What Is The Molecular Mass Of Br2 ? A) 79.90 Amu B) 79.90 G C) 159.8 Amu D) 159.8 G E) 2.65 X 10-22 Amu 2. What Is The Mass Of 4.50 X 1022 Cu Atoms? A) 7.47 X 10-2g B) 7.47 X 10-2 Amu C) 4.75 G D) 63.55 Amu E) 63.55 G 3.Determine The Number Of Moles Of Aluminum In 96.7 G Of Al. A) 0.279 Mol B) 3.58 Mol C) 7.43 Mol D) 4.21 Mol E) 6.02 X 1023 Mol 4.How Many
The Correct Answer and Explanation is:
Here are the correct answers and detailed explanations for each of the chemistry questions you’ve asked:
1. What is the molecular mass of Br₂?
Correct Answer: C) 159.8 amu
Explanation:
The molecular mass (also called molecular weight) is the sum of the atomic masses of all atoms in a molecule.
- Bromine (Br) has an atomic mass of approximately 79.90 atomic mass units (amu).
- Br₂ is a diatomic molecule, meaning it consists of two bromine atoms bonded together.
So, the molecular mass of Br₂ is:
$$
79.90 \, \text{amu} \times 2 = 159.8 \, \text{amu}
$$
Let’s analyze the other options:
- A) 79.90 amu is the atomic mass of one Br atom, not Br₂.
- B) 79.90 g and D) 159.8 g are values that might represent molar masses (mass per mole), not molecular masses.
- E) 2.65 x 10⁻²² amu is nonsensical in this context — that’s far too small.
The key idea is that molecular mass is always expressed in amu, not grams. Grams relate to the mass of moles, not individual molecules.
2. What is the mass of 4.50 × 10²² Cu atoms?
Correct Answer: A) 7.47 × 10⁻² g
Explanation:
To find the mass of a number of atoms, use this formula:
$$
\text{Mass} = \left( \frac{\text{Number of atoms}}{\text{Avogadro’s number}} \right) \times \text{Molar mass}
$$
Where:
- Number of atoms = $4.50 \times 10^{22}$
- Avogadro’s number = $6.022 \times 10^{23} \, \text{atoms/mol}$
- Molar mass of Cu = 63.55 g/mol
$$
\text{Mass} = \left( \frac{4.50 \times 10^{22}}{6.022 \times 10^{23}} \right) \times 63.55
\approx 0.0747 \, \text{g} = 7.47 \times 10^{-2} \, \text{g}
$$
This confirms option A is correct.
3. Determine the number of moles of aluminum in 96.7 g of Al.
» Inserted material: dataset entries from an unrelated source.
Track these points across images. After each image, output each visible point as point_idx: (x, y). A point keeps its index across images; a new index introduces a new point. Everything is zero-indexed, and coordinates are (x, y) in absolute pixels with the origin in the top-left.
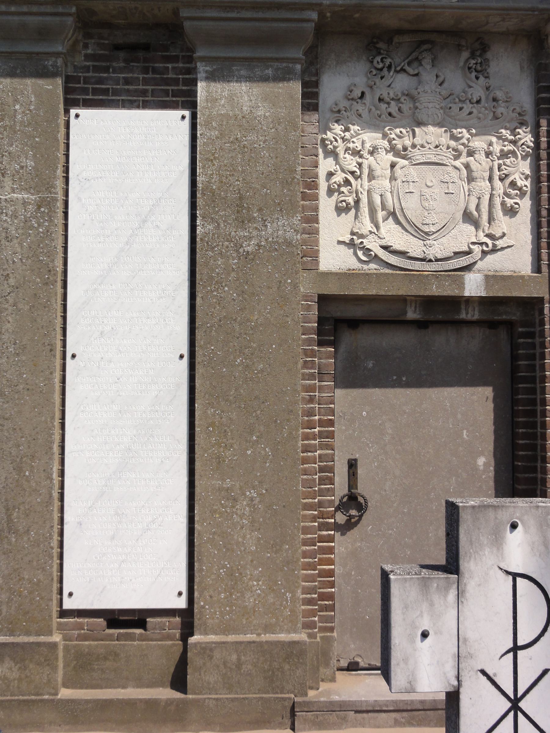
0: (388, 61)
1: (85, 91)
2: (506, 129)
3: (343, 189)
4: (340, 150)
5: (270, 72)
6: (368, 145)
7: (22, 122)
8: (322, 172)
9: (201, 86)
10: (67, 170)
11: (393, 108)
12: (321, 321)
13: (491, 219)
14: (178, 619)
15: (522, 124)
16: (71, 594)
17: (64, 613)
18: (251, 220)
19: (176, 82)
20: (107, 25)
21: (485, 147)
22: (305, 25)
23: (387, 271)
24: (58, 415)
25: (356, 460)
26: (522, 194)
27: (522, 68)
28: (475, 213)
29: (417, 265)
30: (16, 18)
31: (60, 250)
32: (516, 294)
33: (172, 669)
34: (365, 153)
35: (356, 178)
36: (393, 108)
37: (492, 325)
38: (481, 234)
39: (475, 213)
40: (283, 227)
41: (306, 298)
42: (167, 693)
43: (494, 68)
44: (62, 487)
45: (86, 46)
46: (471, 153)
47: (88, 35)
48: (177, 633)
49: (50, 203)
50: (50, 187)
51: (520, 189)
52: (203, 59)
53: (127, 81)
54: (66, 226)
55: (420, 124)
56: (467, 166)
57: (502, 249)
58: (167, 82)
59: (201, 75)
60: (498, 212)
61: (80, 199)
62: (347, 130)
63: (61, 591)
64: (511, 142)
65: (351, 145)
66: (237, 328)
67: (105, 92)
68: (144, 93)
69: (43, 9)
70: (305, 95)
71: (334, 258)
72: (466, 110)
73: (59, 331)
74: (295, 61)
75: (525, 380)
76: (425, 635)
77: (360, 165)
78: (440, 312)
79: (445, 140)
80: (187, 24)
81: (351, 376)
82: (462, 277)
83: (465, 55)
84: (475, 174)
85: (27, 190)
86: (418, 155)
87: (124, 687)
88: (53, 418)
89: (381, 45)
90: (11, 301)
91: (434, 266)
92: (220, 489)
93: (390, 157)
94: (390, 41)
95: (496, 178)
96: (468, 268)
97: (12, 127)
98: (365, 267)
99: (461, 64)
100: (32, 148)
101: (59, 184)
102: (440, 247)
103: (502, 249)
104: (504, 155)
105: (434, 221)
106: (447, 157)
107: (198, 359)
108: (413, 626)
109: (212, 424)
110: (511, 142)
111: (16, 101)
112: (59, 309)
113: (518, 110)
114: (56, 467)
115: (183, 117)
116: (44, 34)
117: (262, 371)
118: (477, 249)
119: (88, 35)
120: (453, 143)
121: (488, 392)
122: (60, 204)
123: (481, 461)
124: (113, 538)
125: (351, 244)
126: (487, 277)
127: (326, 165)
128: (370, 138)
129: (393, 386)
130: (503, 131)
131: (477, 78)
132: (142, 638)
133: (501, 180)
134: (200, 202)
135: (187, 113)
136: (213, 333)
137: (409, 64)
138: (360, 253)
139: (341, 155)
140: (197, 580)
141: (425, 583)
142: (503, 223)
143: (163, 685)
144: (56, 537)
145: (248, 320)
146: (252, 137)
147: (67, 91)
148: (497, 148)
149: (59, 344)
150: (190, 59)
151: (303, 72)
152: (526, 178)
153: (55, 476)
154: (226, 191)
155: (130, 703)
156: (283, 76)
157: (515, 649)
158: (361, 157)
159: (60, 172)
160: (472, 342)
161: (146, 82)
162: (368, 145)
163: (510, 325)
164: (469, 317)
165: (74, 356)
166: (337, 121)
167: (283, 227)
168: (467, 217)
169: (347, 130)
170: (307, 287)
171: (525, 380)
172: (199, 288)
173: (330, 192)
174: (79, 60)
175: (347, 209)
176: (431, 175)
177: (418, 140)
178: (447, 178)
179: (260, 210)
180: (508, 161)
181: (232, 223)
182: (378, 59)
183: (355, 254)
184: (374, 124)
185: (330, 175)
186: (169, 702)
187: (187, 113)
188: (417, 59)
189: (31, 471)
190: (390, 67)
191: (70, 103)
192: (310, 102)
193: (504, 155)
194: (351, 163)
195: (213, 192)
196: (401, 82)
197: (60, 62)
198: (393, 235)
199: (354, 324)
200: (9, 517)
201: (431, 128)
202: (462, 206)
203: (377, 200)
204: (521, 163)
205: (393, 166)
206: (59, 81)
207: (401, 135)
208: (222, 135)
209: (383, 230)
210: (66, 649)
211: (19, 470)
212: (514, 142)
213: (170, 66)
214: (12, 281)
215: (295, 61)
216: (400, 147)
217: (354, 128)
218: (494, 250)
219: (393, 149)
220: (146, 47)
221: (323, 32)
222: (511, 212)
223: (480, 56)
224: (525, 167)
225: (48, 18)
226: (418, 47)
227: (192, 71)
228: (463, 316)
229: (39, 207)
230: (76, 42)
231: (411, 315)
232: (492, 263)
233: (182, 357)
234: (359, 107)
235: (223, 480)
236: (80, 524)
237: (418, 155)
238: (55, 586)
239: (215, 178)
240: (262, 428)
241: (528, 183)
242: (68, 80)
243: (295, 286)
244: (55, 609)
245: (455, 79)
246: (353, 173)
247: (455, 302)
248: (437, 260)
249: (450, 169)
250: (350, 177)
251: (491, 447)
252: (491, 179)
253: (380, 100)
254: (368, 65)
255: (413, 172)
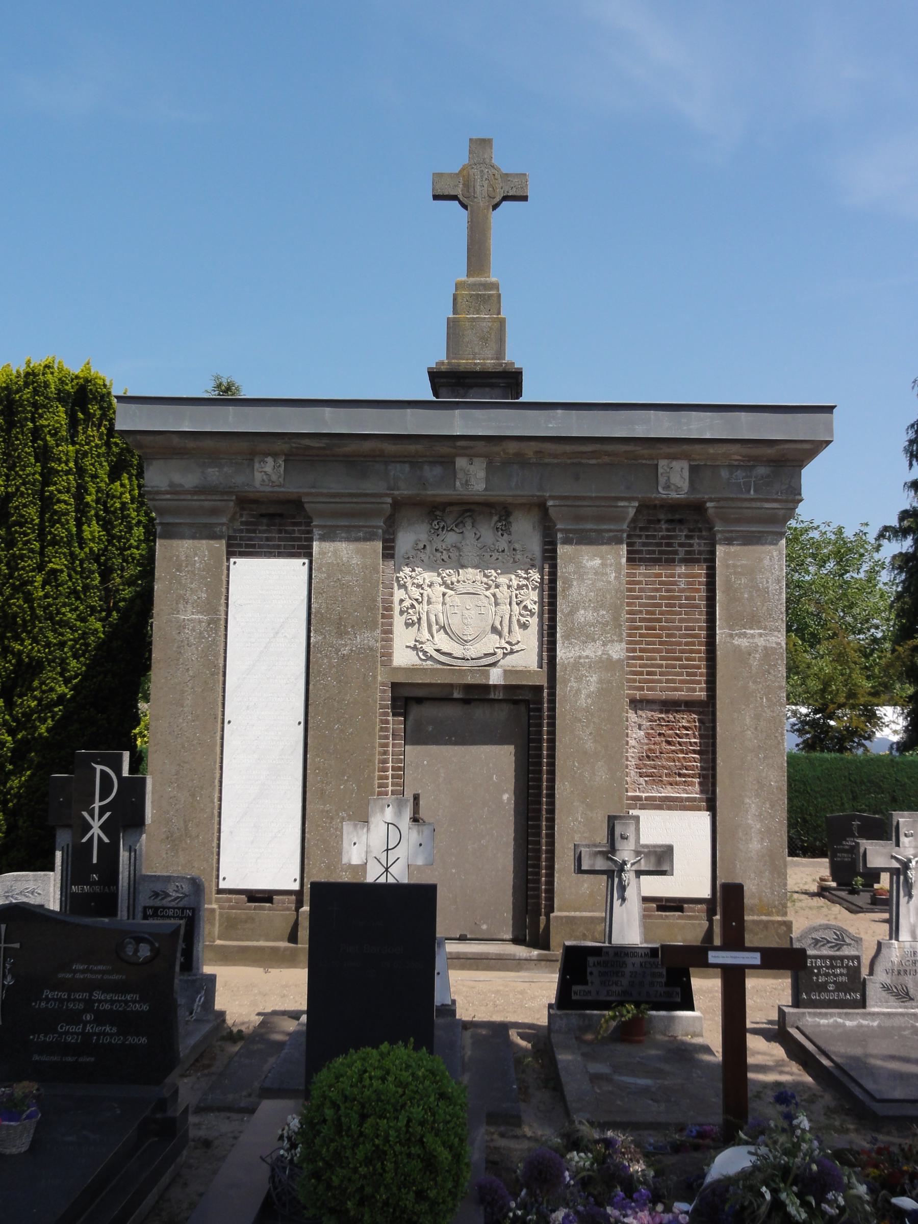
0: (442, 524)
1: (240, 546)
2: (521, 569)
3: (410, 611)
4: (409, 585)
5: (361, 534)
6: (427, 582)
7: (199, 569)
8: (396, 599)
9: (315, 544)
10: (227, 599)
11: (445, 557)
12: (394, 699)
13: (510, 632)
14: (294, 897)
15: (533, 566)
16: (224, 879)
17: (220, 891)
18: (347, 633)
19: (300, 539)
20: (256, 502)
21: (507, 582)
22: (384, 506)
23: (439, 666)
24: (218, 760)
25: (418, 795)
26: (532, 614)
27: (534, 527)
28: (499, 627)
29: (459, 662)
30: (198, 503)
31: (222, 652)
32: (524, 683)
33: (289, 930)
34: (426, 588)
35: (419, 603)
36: (445, 557)
37: (516, 702)
38: (503, 641)
39: (499, 627)
40: (368, 638)
41: (383, 684)
42: (284, 944)
43: (514, 528)
44: (220, 808)
45: (241, 516)
46: (497, 586)
47: (243, 509)
48: (293, 906)
49: (215, 622)
50: (216, 611)
51: (530, 611)
52: (317, 526)
53: (268, 539)
54: (226, 635)
55: (463, 566)
56: (494, 595)
57: (517, 651)
58: (294, 539)
59: (316, 537)
60: (515, 626)
61: (235, 618)
62: (413, 570)
63: (218, 877)
64: (525, 578)
65: (416, 581)
66: (336, 704)
67: (254, 546)
68: (279, 547)
69: (214, 497)
70: (384, 548)
71: (403, 657)
72: (494, 558)
73: (220, 704)
74: (378, 527)
75: (534, 741)
76: (355, 844)
77: (422, 594)
78: (476, 694)
79: (479, 577)
80: (306, 506)
81: (416, 735)
82: (488, 671)
83: (495, 518)
84: (499, 601)
85: (202, 613)
86: (461, 588)
87: (257, 941)
88: (215, 762)
89: (438, 513)
90: (190, 686)
91: (471, 663)
92: (322, 811)
93: (443, 589)
94: (443, 511)
95: (514, 603)
96: (494, 665)
97: (193, 572)
98: (424, 663)
99: (492, 525)
100: (205, 585)
101: (222, 608)
102: (474, 650)
103: (517, 651)
104: (520, 587)
105: (470, 632)
106: (480, 588)
107: (310, 725)
108: (351, 840)
109: (318, 768)
110: (525, 578)
111: (196, 555)
112: (220, 690)
113: (530, 556)
114: (217, 795)
115: (304, 564)
116: (214, 512)
117: (352, 733)
118: (499, 651)
119: (243, 509)
120: (485, 580)
121: (511, 748)
122: (222, 622)
123: (505, 797)
124: (252, 842)
125: (415, 648)
126: (505, 671)
127: (398, 594)
128: (429, 576)
129: (446, 744)
130: (519, 571)
131: (502, 535)
132: (270, 909)
133: (518, 604)
134: (313, 621)
135: (306, 561)
136: (320, 708)
137: (456, 526)
138: (421, 654)
139: (409, 588)
140: (306, 870)
141: (355, 826)
142: (518, 634)
143: (282, 940)
144: (216, 841)
145: (344, 700)
146: (348, 578)
147: (229, 546)
148: (515, 583)
149: (220, 714)
150: (308, 524)
151: (384, 532)
152: (535, 603)
153: (216, 800)
154: (331, 614)
155: (262, 949)
156: (370, 538)
157: (387, 850)
158: (423, 589)
159: (223, 601)
160: (502, 713)
161: (280, 539)
162: (427, 582)
163: (527, 702)
164: (496, 697)
165: (229, 722)
166: (407, 565)
167: (368, 638)
168: (494, 630)
169: (413, 570)
170: (382, 677)
171: (534, 741)
172: (311, 678)
173: (402, 613)
174: (237, 525)
175: (413, 624)
176: (469, 601)
177: (461, 578)
178: (480, 604)
179: (353, 627)
180: (522, 592)
181: (335, 631)
182: (436, 522)
183: (418, 654)
184: (432, 567)
185: (402, 601)
186: (286, 949)
187: (306, 561)
188: (462, 522)
189: (201, 797)
190: (443, 528)
191: (230, 554)
192: (389, 553)
193: (520, 587)
194: (415, 592)
195: (322, 614)
196: (451, 538)
197: (224, 528)
198: (443, 642)
199: (419, 701)
200: (186, 826)
201: (470, 570)
202: (491, 623)
203: (433, 619)
204: (532, 592)
205: (444, 595)
206: (224, 542)
207: (449, 574)
208: (329, 577)
209: (436, 638)
210: (221, 915)
211: (193, 796)
212: (527, 579)
213: (296, 528)
214: (191, 673)
215: (378, 527)
216: (449, 582)
217: (418, 570)
218: (512, 652)
219: (444, 583)
220: (281, 515)
221: (398, 505)
222: (524, 626)
223: (505, 520)
224: (534, 595)
225: (219, 503)
226: (463, 514)
227: (310, 532)
228: (492, 696)
229: (209, 624)
230: (235, 513)
231: (456, 695)
232: (511, 661)
233: (300, 723)
234: (422, 556)
235: (325, 805)
236: (231, 832)
237: (461, 588)
238: (215, 873)
239: (324, 605)
240: (351, 772)
241: (536, 607)
242: (230, 538)
243: (375, 677)
244: (214, 888)
245: (487, 533)
246: (417, 600)
247: (487, 688)
248: (472, 659)
249: (482, 597)
250: (415, 603)
251: (513, 788)
252: (510, 604)
253: (436, 550)
254: (429, 526)
255: (457, 599)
Correct Answer: B) 3.58 mol
Explanation:
To find the number of moles:
$$
\text{Moles} = \frac{\text{Mass (g)}}{\text{Molar mass (g/mol)}}
$$
- Mass = 96.7 g
- Molar mass of aluminum (Al) ≈ 26.98 g/mol
$$
\text{Moles} = \frac{96.7}{26.98} \approx 3.58 \, \text{mol}
$$
Thus, 3.58 mol is correct (Option B).